# Records provided

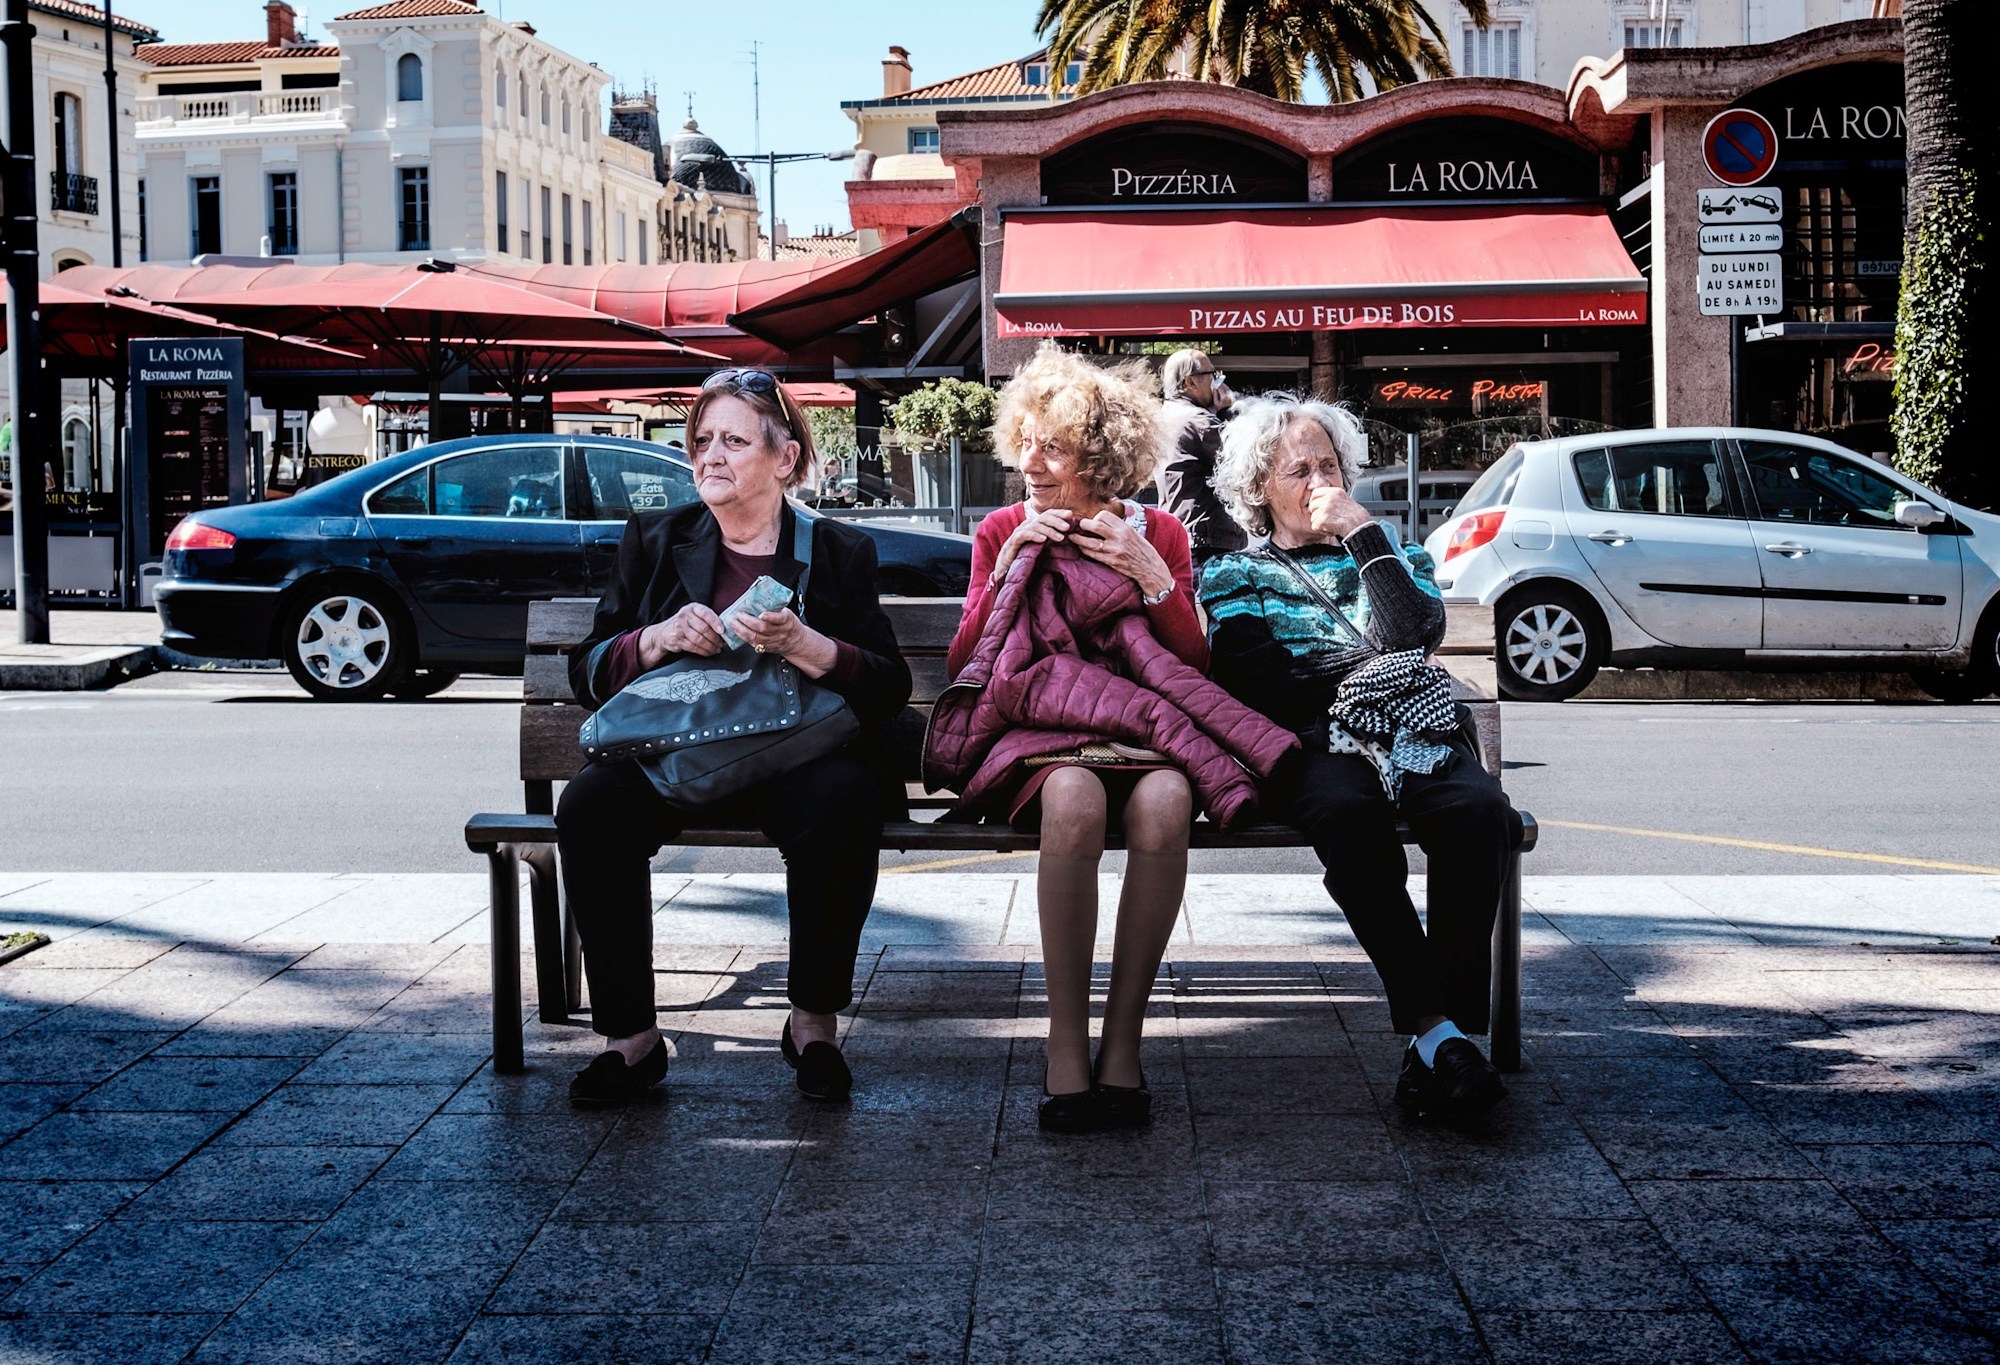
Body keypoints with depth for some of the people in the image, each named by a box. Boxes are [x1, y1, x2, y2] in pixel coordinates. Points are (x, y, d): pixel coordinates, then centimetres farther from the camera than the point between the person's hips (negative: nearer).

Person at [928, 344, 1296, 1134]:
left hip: (1142, 728, 1)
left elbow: (1195, 667, 9)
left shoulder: (1159, 535, 15)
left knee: (1164, 799, -38)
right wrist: (1010, 564, -2)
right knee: (1074, 797, -39)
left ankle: (1122, 1045, -29)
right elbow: (962, 667, 7)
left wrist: (1154, 577, -3)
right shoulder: (1002, 531, 15)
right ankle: (1066, 1051, -34)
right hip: (1036, 729, -1)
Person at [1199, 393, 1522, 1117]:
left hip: (1414, 733, 2)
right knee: (1348, 815, -40)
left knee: (1480, 808, -34)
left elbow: (1416, 632, 6)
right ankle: (1435, 1028, -41)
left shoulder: (1386, 550, 31)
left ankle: (1450, 1023, -36)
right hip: (1314, 745, -2)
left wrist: (1364, 531, 6)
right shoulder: (1235, 576, 25)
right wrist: (1372, 667, 2)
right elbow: (1257, 685, 4)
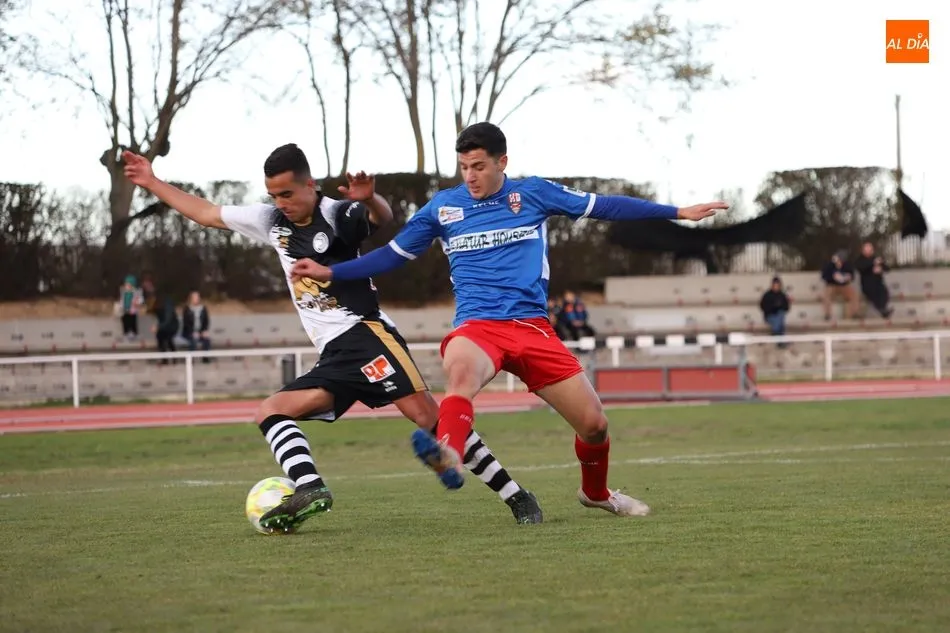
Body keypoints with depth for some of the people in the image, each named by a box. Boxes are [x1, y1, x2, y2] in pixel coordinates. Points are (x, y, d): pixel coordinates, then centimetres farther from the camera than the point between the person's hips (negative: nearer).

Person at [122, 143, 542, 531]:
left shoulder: (337, 215, -5)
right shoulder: (271, 221, 15)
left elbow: (382, 217, -28)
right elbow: (205, 213, 25)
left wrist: (369, 201, -51)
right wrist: (152, 183, 24)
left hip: (365, 335, -8)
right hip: (333, 356, 8)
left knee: (426, 414, -20)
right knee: (271, 412, -5)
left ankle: (514, 496, -17)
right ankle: (309, 489, -27)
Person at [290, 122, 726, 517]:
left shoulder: (533, 193, 5)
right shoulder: (442, 207, 7)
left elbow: (603, 206, 9)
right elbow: (393, 255, 16)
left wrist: (677, 212, 9)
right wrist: (330, 272, 7)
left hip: (533, 327, 2)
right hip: (477, 326, -2)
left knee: (593, 423, 1)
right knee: (460, 367, -39)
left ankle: (596, 493, 33)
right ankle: (447, 455, -68)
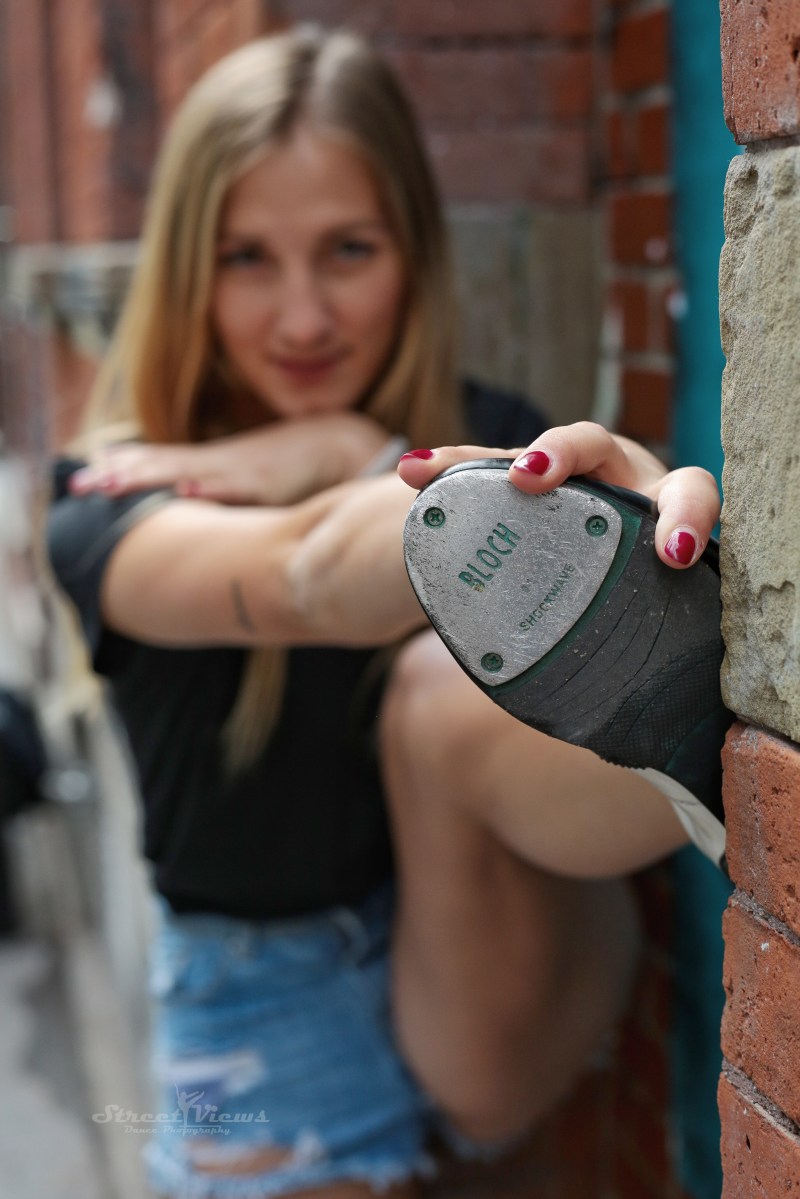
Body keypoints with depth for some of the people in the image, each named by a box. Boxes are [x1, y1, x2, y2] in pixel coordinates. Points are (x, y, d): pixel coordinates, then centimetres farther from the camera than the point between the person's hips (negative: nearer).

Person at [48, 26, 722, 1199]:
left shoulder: (486, 433, -5)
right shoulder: (112, 503, -11)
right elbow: (298, 581, -34)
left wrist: (348, 454, -27)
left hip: (493, 972, -1)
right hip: (268, 1006, 2)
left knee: (453, 673, -26)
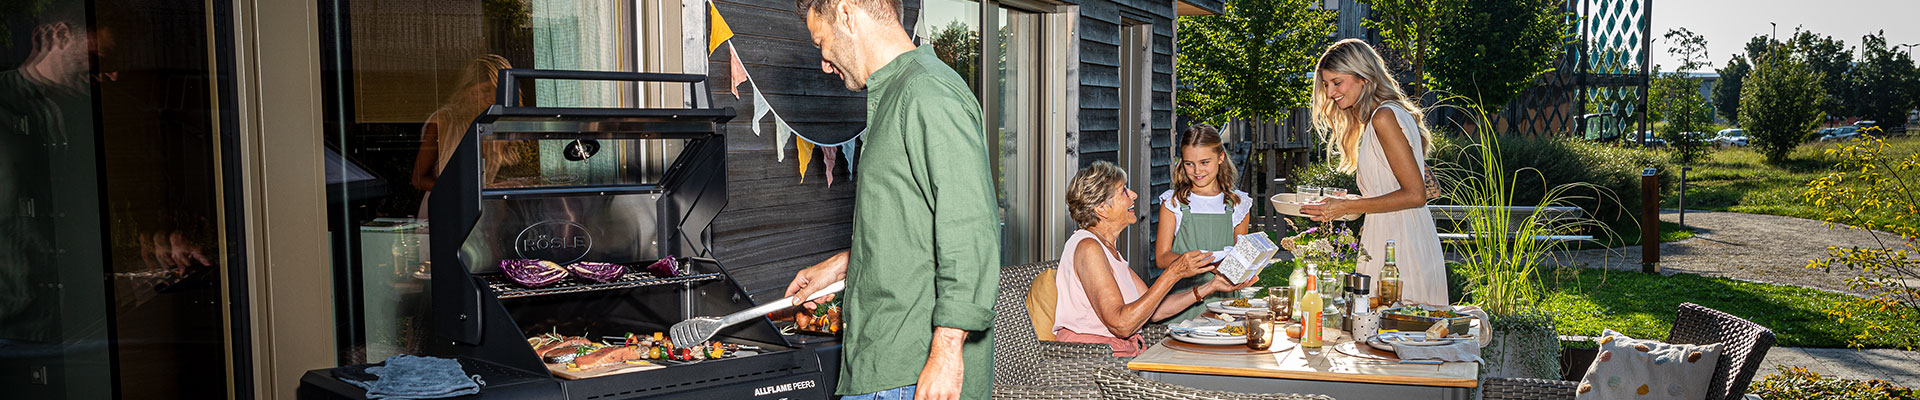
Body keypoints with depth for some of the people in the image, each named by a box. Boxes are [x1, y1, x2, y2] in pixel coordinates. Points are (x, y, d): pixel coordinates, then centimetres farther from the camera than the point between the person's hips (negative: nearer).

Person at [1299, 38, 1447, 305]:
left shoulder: (1384, 116, -11)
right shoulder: (1375, 117, 18)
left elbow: (1415, 195, -15)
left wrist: (1347, 208, -13)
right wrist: (1344, 203, 17)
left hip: (1400, 251, -9)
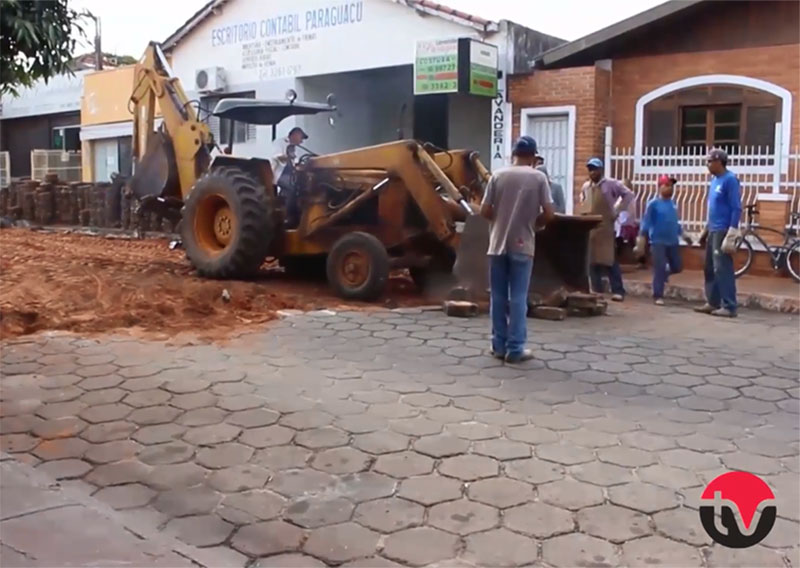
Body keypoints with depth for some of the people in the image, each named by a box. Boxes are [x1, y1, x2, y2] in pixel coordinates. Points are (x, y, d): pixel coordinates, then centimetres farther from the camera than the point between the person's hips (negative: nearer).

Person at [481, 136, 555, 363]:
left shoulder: (498, 175, 1)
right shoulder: (538, 178, -3)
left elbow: (484, 211, 0)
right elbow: (548, 213, -6)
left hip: (498, 244, 2)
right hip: (522, 245, -2)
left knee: (498, 296, 9)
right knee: (518, 298, 2)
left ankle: (499, 345, 13)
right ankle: (515, 349, 3)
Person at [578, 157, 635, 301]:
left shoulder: (611, 184, -3)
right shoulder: (585, 187, 13)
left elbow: (629, 194, -1)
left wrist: (617, 211, -6)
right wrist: (584, 213, 11)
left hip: (606, 228, -5)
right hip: (589, 229, 5)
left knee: (609, 260, -8)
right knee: (592, 261, 4)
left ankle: (618, 291, -4)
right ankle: (596, 291, 10)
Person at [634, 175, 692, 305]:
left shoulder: (673, 204, 9)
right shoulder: (654, 204, -8)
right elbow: (645, 223, -9)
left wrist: (683, 235, 21)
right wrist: (641, 244, -14)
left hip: (673, 242, 6)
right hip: (658, 242, -6)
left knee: (677, 267, 10)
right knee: (659, 269, -5)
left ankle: (662, 274, 40)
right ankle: (658, 296, 4)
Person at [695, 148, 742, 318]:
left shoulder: (730, 179, -12)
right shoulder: (715, 179, 14)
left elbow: (736, 208, -15)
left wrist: (732, 232, -20)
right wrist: (706, 228, 20)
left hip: (723, 231, -9)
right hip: (713, 231, 9)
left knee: (722, 269, -9)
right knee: (710, 268, 12)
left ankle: (729, 307, -6)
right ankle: (712, 302, 20)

# Exercise details
Repeat the listing above from its first line through the line that contains "right hip: (1314, 745, -2)", both included, and nothing more. Drop the pictures.

# Answer to the exercise
Body keypoints with depth for some of the people in the image, each named by a box. Boxes are [x1, y1, x2, y2] in pixel coordinates. Points are (x, y, d): pixel coordinates, then centimetres farther from the camera than the point between the person's hips (negative: nearer).

Person at [928, 344, 1296, 1134]:
left hip: (1142, 728, 1)
left elbow: (1195, 667, 9)
left shoulder: (1159, 535, 15)
left knee: (1164, 799, -38)
right wrist: (1010, 564, -2)
right knee: (1074, 797, -39)
left ankle: (1122, 1045, -29)
right elbow: (962, 667, 7)
left wrist: (1154, 577, -3)
right shoulder: (1002, 531, 15)
right ankle: (1066, 1051, -34)
right hip: (1036, 729, -1)
Person at [1199, 393, 1522, 1117]:
left hip: (1414, 733, 2)
right knee: (1348, 815, -40)
left knee: (1480, 808, -34)
left elbow: (1416, 632, 6)
right ankle: (1435, 1028, -41)
left shoulder: (1386, 550, 31)
left ankle: (1450, 1023, -36)
right hip: (1314, 745, -2)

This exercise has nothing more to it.